Activity
Go through the lines below. Copy those with "linejoin".

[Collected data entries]
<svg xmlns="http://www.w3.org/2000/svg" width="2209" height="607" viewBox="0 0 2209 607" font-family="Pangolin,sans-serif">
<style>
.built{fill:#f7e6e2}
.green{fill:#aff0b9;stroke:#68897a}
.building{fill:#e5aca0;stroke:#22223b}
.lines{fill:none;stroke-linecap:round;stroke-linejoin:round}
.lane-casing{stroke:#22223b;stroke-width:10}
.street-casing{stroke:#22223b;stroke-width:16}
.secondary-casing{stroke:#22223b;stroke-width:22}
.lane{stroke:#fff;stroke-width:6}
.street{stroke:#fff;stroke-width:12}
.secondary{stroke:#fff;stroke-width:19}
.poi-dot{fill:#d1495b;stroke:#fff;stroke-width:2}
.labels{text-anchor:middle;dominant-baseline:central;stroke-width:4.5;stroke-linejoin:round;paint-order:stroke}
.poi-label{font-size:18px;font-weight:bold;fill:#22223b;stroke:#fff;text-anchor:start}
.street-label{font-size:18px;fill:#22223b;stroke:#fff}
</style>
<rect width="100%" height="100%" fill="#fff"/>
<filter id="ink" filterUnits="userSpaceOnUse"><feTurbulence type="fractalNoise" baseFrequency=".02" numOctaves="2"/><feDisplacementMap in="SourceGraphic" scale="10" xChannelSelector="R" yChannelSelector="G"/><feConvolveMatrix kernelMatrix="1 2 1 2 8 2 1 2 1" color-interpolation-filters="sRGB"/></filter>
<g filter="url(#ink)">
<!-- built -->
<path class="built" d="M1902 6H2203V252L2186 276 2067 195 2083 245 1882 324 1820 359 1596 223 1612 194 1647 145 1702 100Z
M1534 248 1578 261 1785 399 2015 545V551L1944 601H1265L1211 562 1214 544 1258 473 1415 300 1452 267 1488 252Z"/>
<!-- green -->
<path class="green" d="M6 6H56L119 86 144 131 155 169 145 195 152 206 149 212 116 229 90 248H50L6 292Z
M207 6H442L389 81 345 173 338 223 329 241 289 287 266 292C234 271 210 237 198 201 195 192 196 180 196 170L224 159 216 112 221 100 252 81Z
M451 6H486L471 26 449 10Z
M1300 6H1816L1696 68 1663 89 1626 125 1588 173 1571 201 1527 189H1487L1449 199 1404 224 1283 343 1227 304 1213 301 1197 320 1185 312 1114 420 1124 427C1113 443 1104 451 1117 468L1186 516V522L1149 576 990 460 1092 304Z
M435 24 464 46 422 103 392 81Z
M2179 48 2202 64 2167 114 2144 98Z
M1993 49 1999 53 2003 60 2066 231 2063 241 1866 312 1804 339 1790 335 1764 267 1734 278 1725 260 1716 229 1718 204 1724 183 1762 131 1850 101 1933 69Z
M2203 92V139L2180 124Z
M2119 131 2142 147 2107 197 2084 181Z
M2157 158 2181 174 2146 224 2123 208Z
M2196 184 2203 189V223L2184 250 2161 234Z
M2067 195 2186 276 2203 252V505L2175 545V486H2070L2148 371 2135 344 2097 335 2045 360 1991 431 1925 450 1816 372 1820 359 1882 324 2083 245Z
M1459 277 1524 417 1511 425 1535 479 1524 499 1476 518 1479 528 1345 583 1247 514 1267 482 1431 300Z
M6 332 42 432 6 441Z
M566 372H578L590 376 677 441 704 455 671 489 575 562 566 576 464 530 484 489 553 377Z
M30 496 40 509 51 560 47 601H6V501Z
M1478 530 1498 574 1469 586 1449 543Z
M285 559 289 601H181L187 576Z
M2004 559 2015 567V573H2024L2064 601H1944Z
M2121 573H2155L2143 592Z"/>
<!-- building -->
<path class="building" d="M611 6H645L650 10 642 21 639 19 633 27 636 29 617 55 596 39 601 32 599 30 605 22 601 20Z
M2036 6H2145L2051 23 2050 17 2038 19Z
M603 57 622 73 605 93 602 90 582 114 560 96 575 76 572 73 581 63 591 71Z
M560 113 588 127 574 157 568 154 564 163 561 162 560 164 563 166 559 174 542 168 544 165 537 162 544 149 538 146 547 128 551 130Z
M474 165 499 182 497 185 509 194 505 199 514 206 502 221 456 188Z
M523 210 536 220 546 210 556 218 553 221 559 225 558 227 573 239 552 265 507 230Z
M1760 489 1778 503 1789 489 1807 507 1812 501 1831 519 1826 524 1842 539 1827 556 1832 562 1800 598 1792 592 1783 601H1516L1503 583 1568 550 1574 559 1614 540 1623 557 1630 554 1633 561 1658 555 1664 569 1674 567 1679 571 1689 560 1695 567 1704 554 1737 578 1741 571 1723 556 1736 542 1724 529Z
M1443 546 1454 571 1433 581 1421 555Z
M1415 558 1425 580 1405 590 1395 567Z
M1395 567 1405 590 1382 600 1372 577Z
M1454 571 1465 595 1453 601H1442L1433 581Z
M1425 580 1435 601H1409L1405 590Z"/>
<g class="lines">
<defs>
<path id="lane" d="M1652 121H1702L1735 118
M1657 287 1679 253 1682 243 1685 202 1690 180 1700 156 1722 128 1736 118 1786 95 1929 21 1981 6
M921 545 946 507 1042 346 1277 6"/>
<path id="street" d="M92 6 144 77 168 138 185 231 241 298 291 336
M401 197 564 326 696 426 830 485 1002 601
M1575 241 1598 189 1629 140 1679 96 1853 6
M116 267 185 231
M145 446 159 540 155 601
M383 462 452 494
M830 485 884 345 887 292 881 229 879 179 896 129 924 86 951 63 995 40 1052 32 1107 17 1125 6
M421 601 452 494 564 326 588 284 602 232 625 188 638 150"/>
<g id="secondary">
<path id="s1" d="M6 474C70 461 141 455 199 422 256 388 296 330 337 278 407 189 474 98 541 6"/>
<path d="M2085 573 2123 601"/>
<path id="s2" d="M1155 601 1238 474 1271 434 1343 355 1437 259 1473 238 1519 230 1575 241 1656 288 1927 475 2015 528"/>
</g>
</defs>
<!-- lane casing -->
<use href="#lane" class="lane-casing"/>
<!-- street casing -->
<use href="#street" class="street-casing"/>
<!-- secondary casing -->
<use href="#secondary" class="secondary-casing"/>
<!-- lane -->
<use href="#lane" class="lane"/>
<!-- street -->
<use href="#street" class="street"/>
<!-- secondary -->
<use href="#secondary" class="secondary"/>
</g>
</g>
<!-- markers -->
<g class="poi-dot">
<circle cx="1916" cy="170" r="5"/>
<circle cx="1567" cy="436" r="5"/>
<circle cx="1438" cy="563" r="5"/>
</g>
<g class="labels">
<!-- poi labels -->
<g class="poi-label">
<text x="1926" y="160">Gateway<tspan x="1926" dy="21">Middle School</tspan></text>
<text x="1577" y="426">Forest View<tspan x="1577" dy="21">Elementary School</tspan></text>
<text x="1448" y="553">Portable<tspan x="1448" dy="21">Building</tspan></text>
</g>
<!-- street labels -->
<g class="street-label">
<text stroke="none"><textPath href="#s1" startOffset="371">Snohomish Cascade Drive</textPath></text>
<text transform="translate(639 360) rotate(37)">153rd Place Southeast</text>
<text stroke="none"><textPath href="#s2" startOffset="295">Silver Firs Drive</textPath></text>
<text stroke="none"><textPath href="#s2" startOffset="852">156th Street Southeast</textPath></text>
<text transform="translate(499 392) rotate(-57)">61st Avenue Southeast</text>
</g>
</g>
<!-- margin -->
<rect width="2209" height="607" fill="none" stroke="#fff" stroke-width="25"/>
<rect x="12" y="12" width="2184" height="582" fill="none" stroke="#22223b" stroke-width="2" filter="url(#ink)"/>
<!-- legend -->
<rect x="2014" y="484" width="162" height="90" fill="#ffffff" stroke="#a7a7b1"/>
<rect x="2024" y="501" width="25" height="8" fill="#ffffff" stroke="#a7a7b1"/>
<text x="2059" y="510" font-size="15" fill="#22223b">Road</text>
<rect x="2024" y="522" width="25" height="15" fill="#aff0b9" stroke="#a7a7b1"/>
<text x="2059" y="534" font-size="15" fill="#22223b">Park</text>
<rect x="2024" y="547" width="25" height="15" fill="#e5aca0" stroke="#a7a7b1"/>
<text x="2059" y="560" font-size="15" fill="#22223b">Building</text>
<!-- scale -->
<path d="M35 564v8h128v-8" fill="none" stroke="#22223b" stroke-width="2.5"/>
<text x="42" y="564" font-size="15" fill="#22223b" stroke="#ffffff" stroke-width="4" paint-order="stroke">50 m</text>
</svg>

Response area
.lines{fill:none;stroke-linecap:round;stroke-linejoin:round}
.labels{text-anchor:middle;dominant-baseline:central;stroke-width:4.5;stroke-linejoin:round;paint-order:stroke}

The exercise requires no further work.